> **Text to read**
Week Ending 7/3/09
Gold was down about 1% last week. In last week's report I wrote:
Both MACD and STO have turned down and made negative crossovers, (on the weekly chart) which suggest lower prices are likely. This could be the head fake I have been concerned about. Prices could fall yet again and as long as the $850 level holds, the head & shoulders would still obtain, while shaking out a lot of players.
The above still holds true. As the daily chart below shows, the 13 ma has crossed below the 34 ma, giving a short term sell signal.
The chart also shows the various Fibonacci retracement levels coming out of the April lows and into the June highs.
The fist fib level (38.2% - 942) has already been taken out. The next target is the 50% level at 927. Overhead resistance resides at 949.
Notice the 61.8% price at 912; and compare this level with the 40 week (200 day) moving average that resides at 901.58.
This price level could be hit YET if it were to hold, the inverse head and shoulders formation would STILL remain in effect, WHILE shaking out a lot of weak hands.
This is just one of many scenarios that could happen. The market can do whatever it wants, when it wants. I'll just try to tag along for the ride.
The monthly gold chart has STO on a long term buy signal and MACD looks to be setting up to make a positive crossover.
The MACD crossover is very important. When and if it occurs it will greatly add to the likelihood that the next major leg up in the gold bull is beginning.
Silver took a big hit for the week, falling almost 5%. Last week's report stated that a test of the breakout level at $14.02 (and the 50 dma) was underway. The test has so far failed, as price quickly gave way and fell all the way to $13.39 (-4.90%).
This was a disappointing move, as a right angle ascending triangle was under construction that had a projected upside target of $19.00 per ounce. This is still possible, however, price needs to first regain and close above the $14.02 level; and quickly to boot.
The weekly chart shows price sitting at its lower diagonal trend line (slightly below). Last week, and again this week, several of the indicators show negative divergences; and MACD looks like it's ready to put in a negative crossover.

> **Given information**
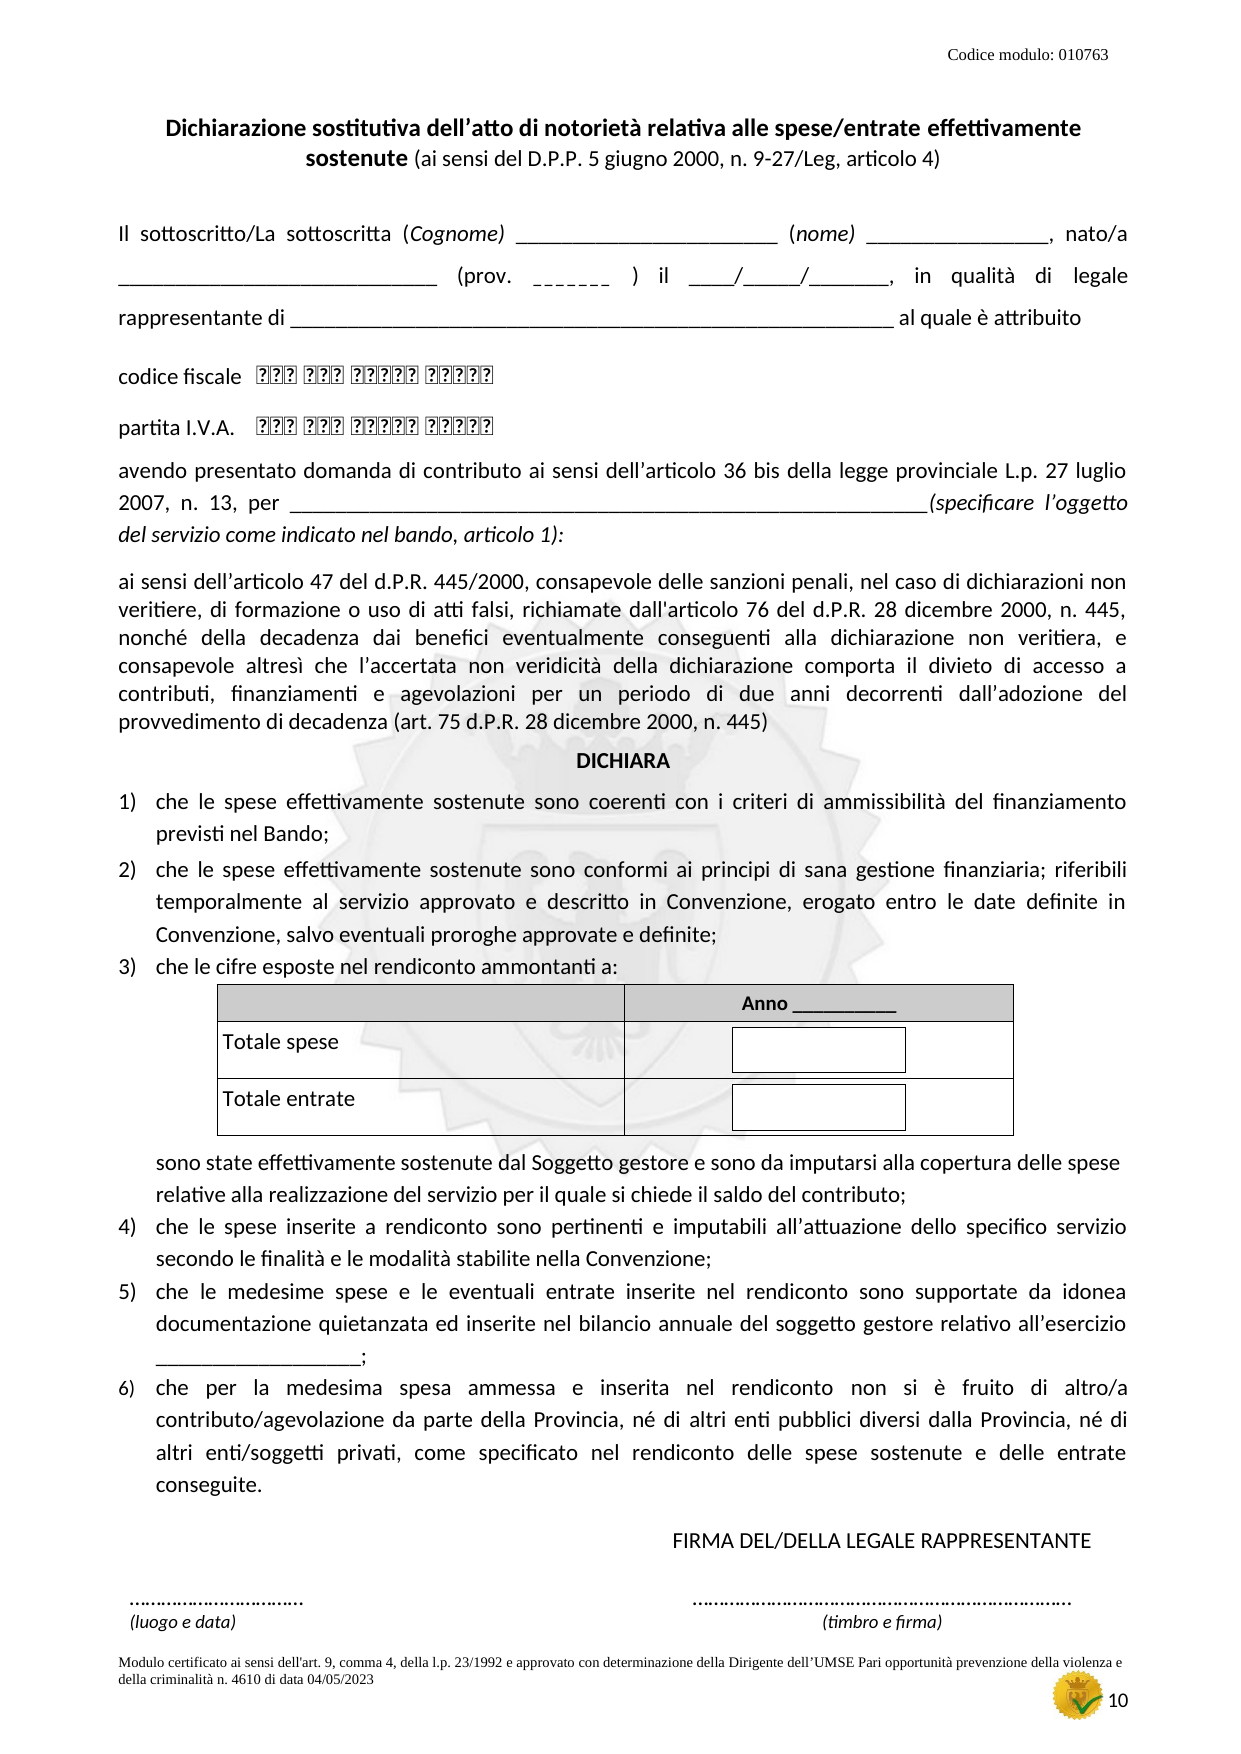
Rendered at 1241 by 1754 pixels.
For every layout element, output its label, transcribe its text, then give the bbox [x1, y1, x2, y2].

> **Challenges**
[a] In the gold and silver report, rewrite everything from "Notice the 61.8%" down to "bull is beginning.", using "nervous traders" in place of "weak hands".
[b] Based on the gold and silver report above, do these statements agree with it? Answer yes or no for each and quote the words that decide it.
(i) The report gives the 50% level at 927 as the next target for gold.
(ii) Silver rose almost 5% for the week.
(iii) On the monthly gold chart, STO is on a short-term sell signal.

> **Answers for the tasks**
[a]
Notice the 61.8% price at 912; and compare this level with the 40 week (200 day) moving average that resides at 901.58.
This price level could be hit YET if it were to hold, the inverse head and shoulders formation would STILL remain in effect, WHILE shaking out a lot of nervous traders.
This is just one of many scenarios that could happen. The market can do whatever it wants, when it wants. I'll just try to tag along for the ride.
The monthly gold chart has STO on a long term buy signal and MACD looks to be setting up to make a positive crossover.
The MACD crossover is very important. When and if it occurs it will greatly add to the likelihood that the next major leg up in the gold bull is beginning.

[b]
(i) Yes: "The next target is the 50% level at 927."
(ii) No: "Silver took a big hit for the week, falling almost 5%."
(iii) No: "The monthly gold chart has STO on a long term buy signal"